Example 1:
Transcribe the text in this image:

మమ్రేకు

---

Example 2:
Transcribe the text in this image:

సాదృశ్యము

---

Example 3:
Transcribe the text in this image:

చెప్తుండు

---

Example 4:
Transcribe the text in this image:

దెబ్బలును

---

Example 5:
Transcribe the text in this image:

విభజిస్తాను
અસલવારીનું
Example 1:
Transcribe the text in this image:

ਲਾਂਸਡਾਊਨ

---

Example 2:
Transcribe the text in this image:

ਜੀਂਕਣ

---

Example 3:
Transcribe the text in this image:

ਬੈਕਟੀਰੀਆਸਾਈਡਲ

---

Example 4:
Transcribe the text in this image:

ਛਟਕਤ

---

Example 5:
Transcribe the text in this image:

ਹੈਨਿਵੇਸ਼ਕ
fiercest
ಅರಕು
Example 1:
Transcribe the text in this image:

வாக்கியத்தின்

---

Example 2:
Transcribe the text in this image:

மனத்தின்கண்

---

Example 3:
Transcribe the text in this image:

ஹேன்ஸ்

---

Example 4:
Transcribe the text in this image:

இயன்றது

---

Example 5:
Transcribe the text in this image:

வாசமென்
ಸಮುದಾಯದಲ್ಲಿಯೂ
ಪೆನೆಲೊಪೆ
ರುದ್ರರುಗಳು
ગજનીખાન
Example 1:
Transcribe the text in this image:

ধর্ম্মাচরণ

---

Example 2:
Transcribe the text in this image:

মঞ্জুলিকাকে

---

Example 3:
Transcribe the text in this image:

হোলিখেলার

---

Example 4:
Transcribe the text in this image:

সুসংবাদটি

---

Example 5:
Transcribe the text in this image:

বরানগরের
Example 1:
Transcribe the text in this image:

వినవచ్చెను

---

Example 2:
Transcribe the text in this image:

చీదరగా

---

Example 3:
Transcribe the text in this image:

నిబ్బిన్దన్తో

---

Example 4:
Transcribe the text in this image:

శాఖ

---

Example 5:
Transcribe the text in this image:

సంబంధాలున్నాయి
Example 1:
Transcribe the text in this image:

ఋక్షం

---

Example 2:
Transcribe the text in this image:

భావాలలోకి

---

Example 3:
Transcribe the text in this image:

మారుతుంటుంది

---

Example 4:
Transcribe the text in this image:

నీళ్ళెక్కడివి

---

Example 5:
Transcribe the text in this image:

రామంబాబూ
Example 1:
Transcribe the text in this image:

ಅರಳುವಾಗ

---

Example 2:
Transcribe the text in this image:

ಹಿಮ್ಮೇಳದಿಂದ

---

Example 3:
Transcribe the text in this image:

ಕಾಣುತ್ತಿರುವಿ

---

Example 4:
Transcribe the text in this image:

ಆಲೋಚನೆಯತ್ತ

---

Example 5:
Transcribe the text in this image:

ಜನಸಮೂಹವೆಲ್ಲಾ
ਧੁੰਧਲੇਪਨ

=-=-=

• **What is required**
From the data above, copy each line exactly.

• **Solution for this problem**
Example 1:
Transcribe the text in this image:

మమ్రేకు

---

Example 2:
Transcribe the text in this image:

సాదృశ్యము

---

Example 3:
Transcribe the text in this image:

చెప్తుండు

---

Example 4:
Transcribe the text in this image:

దెబ్బలును

---

Example 5:
Transcribe the text in this image:

విభజిస్తాను
અસલવારીનું
Example 1:
Transcribe the text in this image:

ਲਾਂਸਡਾਊਨ

---

Example 2:
Transcribe the text in this image:

ਜੀਂਕਣ

---

Example 3:
Transcribe the text in this image:

ਬੈਕਟੀਰੀਆਸਾਈਡਲ

---

Example 4:
Transcribe the text in this image:

ਛਟਕਤ

---

Example 5:
Transcribe the text in this image:

ਹੈਨਿਵੇਸ਼ਕ
fiercest
ಅರಕು
Example 1:
Transcribe the text in this image:

வாக்கியத்தின்

---

Example 2:
Transcribe the text in this image:

மனத்தின்கண்

---

Example 3:
Transcribe the text in this image:

ஹேன்ஸ்

---

Example 4:
Transcribe the text in this image:

இயன்றது

---

Example 5:
Transcribe the text in this image:

வாசமென்
ಸಮುದಾಯದಲ್ಲಿಯೂ
ಪೆನೆಲೊಪೆ
ರುದ್ರರುಗಳು
ગજનીખાન
Example 1:
Transcribe the text in this image:

ধর্ম্মাচরণ

---

Example 2:
Transcribe the text in this image:

মঞ্জুলিকাকে

---

Example 3:
Transcribe the text in this image:

হোলিখেলার

---

Example 4:
Transcribe the text in this image:

সুসংবাদটি

---

Example 5:
Transcribe the text in this image:

বরানগরের
Example 1:
Transcribe the text in this image:

వినవచ్చెను

---

Example 2:
Transcribe the text in this image:

చీదరగా

---

Example 3:
Transcribe the text in this image:

నిబ్బిన్దన్తో

---

Example 4:
Transcribe the text in this image:

శాఖ

---

Example 5:
Transcribe the text in this image:

సంబంధాలున్నాయి
Example 1:
Transcribe the text in this image:

ఋక్షం

---

Example 2:
Transcribe the text in this image:

భావాలలోకి

---

Example 3:
Transcribe the text in this image:

మారుతుంటుంది

---

Example 4:
Transcribe the text in this image:

నీళ్ళెక్కడివి

---

Example 5:
Transcribe the text in this image:

రామంబాబూ
Example 1:
Transcribe the text in this image:

ಅರಳುವಾಗ

---

Example 2:
Transcribe the text in this image:

ಹಿಮ್ಮೇಳದಿಂದ

---

Example 3:
Transcribe the text in this image:

ಕಾಣುತ್ತಿರುವಿ

---

Example 4:
Transcribe the text in this image:

ಆಲೋಚನೆಯತ್ತ

---

Example 5:
Transcribe the text in this image:

ಜನಸಮೂಹವೆಲ್ಲಾ
ਧੁੰਧਲੇਪਨ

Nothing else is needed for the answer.